- **Brano di lettura**:
****
Il Policlinico raggiunge quota 500 nel conto delle donazioni di rene da vivente. Una storia cominciata nel 1970.
Era il giorno del suo compleanno, e il regalo più grande glielo stava facendo lei, sua madre. Perché quel giorno entrava al Policlinico di Milano con suo figlio per donargli un rene e restituirlo a una nuova vita. Una storia di amore come ce ne sono tante, specialmente nel percorso di un trapianto, ma che per il Policlinico è un po’ più speciale, dato che fa segnare quota 500 nel conto delle donazioni di rene da vivente.
Mamma e figlio vengono da un’altra regione, dove lui era in cura per una grave insufficienza renale, sviluppata solo qualche anno prima. Ha poco meno di 50 anni e non è in dialisi, anche se diventerà indispensabile di lì a poco. A lui serve un rene nuovo: l’unica strada è il trapianto, ma la lista d’attesa per riceverlo da un donatore deceduto è lunga, e per la migliore riuscita del percorso sarebbe meglio evitare del tutto la dialisi.
È qui che mamma e figlio scoprono la possibilità della donazione da vivente: un’opzione ancora poco conosciuta, ma che permetterebbe loro di tornare a una vita normale. La madre risulta compatibile, è in buona salute e la sua vita quotidiana non cambierà di una virgola con un rene in meno. La decisione è immediata, e salgono sul treno che li porterà a Milano. L’intervento, in realtà, ne comprende due: il prelievo del rene dalla madre e poi il vero e proprio trapianto nel paziente. Pensano a tutto gli specialisti della Chirurgia generale – Trapianti di rene del Policlinico di Milano, guidati da Mariano Ferraresso.
****
- **Materiale fornito**:
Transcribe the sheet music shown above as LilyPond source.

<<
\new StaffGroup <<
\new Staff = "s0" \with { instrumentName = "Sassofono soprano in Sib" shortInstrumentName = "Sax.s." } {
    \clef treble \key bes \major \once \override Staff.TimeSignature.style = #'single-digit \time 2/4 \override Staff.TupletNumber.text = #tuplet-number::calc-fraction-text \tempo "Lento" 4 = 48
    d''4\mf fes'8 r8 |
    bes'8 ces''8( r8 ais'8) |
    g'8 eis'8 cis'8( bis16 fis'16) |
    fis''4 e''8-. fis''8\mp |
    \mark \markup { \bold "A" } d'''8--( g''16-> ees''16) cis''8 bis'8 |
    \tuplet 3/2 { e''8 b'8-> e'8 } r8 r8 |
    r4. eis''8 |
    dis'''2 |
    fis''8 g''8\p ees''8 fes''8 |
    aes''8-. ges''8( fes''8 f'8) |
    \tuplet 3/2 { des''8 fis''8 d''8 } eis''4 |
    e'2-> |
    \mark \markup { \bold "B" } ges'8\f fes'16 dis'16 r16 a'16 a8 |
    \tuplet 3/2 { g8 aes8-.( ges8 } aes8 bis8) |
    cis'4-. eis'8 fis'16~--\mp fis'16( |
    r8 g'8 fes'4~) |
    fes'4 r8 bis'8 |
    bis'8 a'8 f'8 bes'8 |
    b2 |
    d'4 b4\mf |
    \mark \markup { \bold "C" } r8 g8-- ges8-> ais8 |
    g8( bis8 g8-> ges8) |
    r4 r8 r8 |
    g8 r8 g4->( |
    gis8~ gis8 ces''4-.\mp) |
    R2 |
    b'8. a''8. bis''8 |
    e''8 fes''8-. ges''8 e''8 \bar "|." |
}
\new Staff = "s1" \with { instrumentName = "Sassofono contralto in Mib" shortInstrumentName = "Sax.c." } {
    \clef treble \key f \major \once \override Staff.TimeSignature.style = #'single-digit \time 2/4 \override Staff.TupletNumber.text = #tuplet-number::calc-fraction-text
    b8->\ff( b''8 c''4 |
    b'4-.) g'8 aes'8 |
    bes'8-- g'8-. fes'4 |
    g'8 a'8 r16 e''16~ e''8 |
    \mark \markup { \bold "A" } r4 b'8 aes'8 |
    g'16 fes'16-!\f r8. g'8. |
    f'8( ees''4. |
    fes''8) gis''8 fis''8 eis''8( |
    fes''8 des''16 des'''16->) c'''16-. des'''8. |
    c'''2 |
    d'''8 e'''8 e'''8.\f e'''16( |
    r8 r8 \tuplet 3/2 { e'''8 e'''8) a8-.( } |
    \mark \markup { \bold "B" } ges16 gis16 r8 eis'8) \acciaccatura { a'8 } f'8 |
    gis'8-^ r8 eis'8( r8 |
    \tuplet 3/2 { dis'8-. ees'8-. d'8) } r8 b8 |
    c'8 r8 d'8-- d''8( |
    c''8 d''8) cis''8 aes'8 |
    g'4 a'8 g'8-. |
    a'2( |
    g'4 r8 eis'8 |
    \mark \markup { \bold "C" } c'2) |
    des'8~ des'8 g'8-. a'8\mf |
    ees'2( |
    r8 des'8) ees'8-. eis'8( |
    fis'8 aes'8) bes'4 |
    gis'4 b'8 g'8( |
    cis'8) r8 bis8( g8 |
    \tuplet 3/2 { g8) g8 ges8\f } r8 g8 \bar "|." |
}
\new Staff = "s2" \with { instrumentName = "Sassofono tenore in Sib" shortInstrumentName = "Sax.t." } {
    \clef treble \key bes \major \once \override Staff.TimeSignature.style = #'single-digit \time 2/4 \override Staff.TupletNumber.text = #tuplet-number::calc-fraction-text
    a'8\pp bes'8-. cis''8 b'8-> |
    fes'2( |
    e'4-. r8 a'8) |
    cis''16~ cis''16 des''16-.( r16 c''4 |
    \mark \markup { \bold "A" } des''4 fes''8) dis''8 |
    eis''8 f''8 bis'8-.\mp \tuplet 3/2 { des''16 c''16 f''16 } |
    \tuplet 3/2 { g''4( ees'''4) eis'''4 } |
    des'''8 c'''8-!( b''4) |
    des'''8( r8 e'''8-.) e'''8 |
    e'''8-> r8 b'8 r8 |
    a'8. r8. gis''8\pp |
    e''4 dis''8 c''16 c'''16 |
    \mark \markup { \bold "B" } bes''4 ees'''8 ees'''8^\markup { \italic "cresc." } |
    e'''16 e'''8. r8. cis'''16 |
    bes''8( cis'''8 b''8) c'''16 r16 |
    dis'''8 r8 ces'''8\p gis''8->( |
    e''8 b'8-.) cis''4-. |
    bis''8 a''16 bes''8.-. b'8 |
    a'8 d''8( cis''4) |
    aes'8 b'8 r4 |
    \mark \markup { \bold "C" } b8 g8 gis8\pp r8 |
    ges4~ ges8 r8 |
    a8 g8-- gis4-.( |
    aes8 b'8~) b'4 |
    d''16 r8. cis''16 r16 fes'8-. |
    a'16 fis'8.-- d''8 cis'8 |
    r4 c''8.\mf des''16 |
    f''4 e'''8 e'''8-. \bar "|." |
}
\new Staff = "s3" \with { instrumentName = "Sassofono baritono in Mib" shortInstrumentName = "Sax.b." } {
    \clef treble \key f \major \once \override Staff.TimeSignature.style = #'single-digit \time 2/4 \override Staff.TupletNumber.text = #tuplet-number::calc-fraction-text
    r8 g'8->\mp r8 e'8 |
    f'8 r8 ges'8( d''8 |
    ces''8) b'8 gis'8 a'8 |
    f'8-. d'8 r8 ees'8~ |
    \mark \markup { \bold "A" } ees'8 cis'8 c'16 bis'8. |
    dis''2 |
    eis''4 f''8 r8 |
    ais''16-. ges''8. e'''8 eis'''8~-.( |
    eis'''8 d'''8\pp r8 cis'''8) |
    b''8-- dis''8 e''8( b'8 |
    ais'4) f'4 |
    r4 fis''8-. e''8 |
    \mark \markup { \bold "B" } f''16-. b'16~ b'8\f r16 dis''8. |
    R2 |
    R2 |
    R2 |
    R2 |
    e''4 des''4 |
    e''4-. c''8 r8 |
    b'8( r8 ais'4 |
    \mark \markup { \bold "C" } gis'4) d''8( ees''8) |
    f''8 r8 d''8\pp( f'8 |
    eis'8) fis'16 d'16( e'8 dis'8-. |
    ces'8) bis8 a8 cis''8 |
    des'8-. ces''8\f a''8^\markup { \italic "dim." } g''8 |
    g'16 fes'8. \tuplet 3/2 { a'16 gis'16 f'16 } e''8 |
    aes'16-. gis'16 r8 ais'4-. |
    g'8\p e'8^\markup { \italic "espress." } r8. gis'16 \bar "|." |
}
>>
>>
****
- **Serie di esercizi**:
A. Trascrivi dal brano sulla donazione di rene il passo che comincia con le parole "Il Policlinico raggiunge" e termina dopo "segnare quota 500 nel conto delle donazioni di rene da vivente.".
B. Nel brano sulla donazione di rene, chi guida gli specialisti della Chirurgia generale – Trapianti di rene del Policlinico di Milano?
C. Prosegui il brano sulla donazione di rene a partire dalla sua ultima frase.

- **Soluzioni ai quesiti**:
A.
Il Policlinico raggiunge quota 500 nel conto delle donazioni di rene da vivente. Una storia cominciata nel 1970.
Era il giorno del suo compleanno, e il regalo più grande glielo stava facendo lei, sua madre. Perché quel giorno entrava al Policlinico di Milano con suo figlio per donargli un rene e restituirlo a una nuova vita. Una storia di amore come ce ne sono tante, specialmente nel percorso di un trapianto, ma che per il Policlinico è un po’ più speciale, dato che fa segnare quota 500 nel conto delle donazioni di rene da vivente.

B. Mariano Ferraresso.

C.
“Il trapianto di rene da donatore vivente – racconta Ferraresso – è una procedura ancora poco praticata in Italia. Il più delle volte viene vista come ultima scelta dopo lunghi periodi di attesa di un rene da donatore deceduto, anche se i risultati internazionali ci dicono che questa è la prima opzione da prendere in considerazione, specialmente quando ancora la dialisi non è iniziata. Purtroppo non sempre è praticabile, e a volte non basta solo la volontà. Ci vuole anche una forte determinazione. Nel nostro caso, per arrivare all’intervento, entrambi hanno dovuto perdere tra i 15 e i 20 chilogrammi di peso, mentre la mamma donatrice ha smesso di fumare dopo 40 anni i suoi due pacchetti di sigarette giornalieri. Tutto questo dimostra come sia messa la massima cura nella selezione dei donatori per garantire che il loro gesto d’amore avvenga in tutta sicurezza”.
“Il primo trapianto di rene al Policlinico di Milano è del 1969 – commenta il direttore generale Ezio Belleri –. Da allora i nostri chirurghi ne hanno fatti quasi 3.700, di cui 460 su pazienti pediatrici. Il primo intervento con un donatore vivente è del 1970, e oggi arriviamo a contarne ben 500, di cui 62 a favore di bambini con gravi patologie renali. Tra questi gesti di generosità e altruismo ce ne sono due che spiccano in particolare, due donazioni ‘samaritane’ in cui il donatore ha voluto dedicare uno dei propri reni a un paziente che non conosceva. Il paziente più giovane che abbiamo trapiantato aveva solo un anno, il più anziano 83. Questo, credo, rende bene l’idea di cosa significhi lavorare ogni giorno per prendersi cura di tutti, in ogni età della vita”.
Oggi madre e figlio sono tornati a casa, stanno entrambi bene e lo spauracchio della dialisi è ormai un ricordo. A legarli non c’è più soltanto l’affetto, ma anche il sapere di essere i protagonisti di un’avventura a lieto fine che è l’ultima di una lunga serie. O, più probabilmente, la prima delle prossime 500 donazioni di rene da vivente.